Parwen, 33 anos, viajou 3 horas para dar à luz o filho no Hospital Regional Mazar-i-Sharif. Vive no distrito de Chahar Kint e percorreu o caminho grávida, com o filho de 7 anos, Shafiqullah, que também necessitava de receber tratamento. Há já dois meses que vivia com febre e tremores corporais constantes.

“O nosso distrito fica longe da cidade de Mazar-i-Sharif, e demoramos cerca de 3 horas para lá chegar, devido ao mau estado do piso das estradas.

O meu filho teve febre e o corpo a tremer durante dois meses. As pernas dele já estavam a ficar fracas. Não o levámos logo ao médico, porque vivemos nas montanhas e não tínhamos dinheiro para o levar até ao hospital. Também não conseguíamos encontrar um carro para trazê-lo.

Quando o levámos à clínica mais próxima, deram-lhe medicamentos, mas não melhorou. Eu também estava com dores de parto e disseram-me para voltar quatro horas depois para dar à luz.

Mesmo essa clínica fica muito longe de nós: viajámos até lá de burro, o que demorou 3 horas.

Como se estava a aproximar a data do parto e eu não tinha ninguém para me apoiar, vim para casa da minha mãe na cidade de Mazar-i-Sharif e trouxe o meu filho doente, para também receber tratamento.”

Rahima, 20 anos

Rahima vive no distrito de Faiz Abad, na província de Jawzjan, e também viajou três horas para conseguir chegar ao Hospital Regional Mazar-i-Sharif. O filho, Ahmad Khalid, tem 5 meses e enfrenta desnutrição desde o nascimento. Está agora a receber tratamento na UTIN do hospital, onde a MSF presta apoio, mas o estado de Ahmad continua a piorar a cada dia que passa.

“Viemos de Haider Abad, uma aldeia no distrito de Faiz Abad, na província de Jawzjan. Demorámos cerca de três horas para chegar até aqui.

O meu filho já está doente há muito tempo. No início, quando adoeceu, levámo-lo a uma clínica no distrito vizinho de Faiz Abad. Ficou lá internado, mas não melhorou e levámo-lo para outro sítio.

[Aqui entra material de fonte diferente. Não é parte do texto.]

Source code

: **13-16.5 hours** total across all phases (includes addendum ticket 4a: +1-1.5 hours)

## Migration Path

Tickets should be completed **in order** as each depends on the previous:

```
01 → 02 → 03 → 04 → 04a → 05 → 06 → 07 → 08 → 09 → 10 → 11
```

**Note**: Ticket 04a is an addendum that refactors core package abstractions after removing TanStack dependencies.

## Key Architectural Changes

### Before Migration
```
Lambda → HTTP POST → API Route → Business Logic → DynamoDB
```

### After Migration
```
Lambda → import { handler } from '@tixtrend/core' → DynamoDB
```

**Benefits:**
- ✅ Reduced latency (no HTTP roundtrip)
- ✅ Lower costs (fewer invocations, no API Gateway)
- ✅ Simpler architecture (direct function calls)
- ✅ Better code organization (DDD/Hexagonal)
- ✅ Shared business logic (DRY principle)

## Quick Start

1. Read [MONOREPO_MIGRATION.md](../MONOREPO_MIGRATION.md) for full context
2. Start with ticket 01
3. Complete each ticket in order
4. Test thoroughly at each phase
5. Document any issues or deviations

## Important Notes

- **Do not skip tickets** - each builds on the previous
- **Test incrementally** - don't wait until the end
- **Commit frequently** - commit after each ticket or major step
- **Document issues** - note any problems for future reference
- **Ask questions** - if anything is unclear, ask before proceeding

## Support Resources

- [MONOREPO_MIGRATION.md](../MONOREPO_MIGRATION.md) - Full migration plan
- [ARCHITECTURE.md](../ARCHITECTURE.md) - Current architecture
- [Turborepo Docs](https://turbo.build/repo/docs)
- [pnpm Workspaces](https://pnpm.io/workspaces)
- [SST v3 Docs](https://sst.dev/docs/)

Esteve em Sheberghan [capital da província de Jawzjan] e em Cabul a receber tratamento. O médico de Cabul disse-nos que estava desnutrido e que precisava mesmo de ser internado num hospital.

Então, decidimos trazê-lo de volta à clínica inicial, onde esteve 45 dias a receber tratamento na ala de desnutrição. Depois, contraiu sarampo e o médico da clínica encaminhou-nos para o Hospital Provincial de Sheberghan.

A condição dele só se deteriorava, e era incapaz de respirar normalmente, então decidimos finalmente trazê-lo para o Hospital Regional Mazar-i-Sharif.

Estamos aqui desde ontem, e o médico diz que o estado dele não é nada bom. Está constantemente a receber oxigénio, caso contrário a pele dele começa a ficar mais escura.

Está muito doente. Há cinco meses que começamos a levá-lo a clínicas diferentes, mas não mostra sinais de melhoria."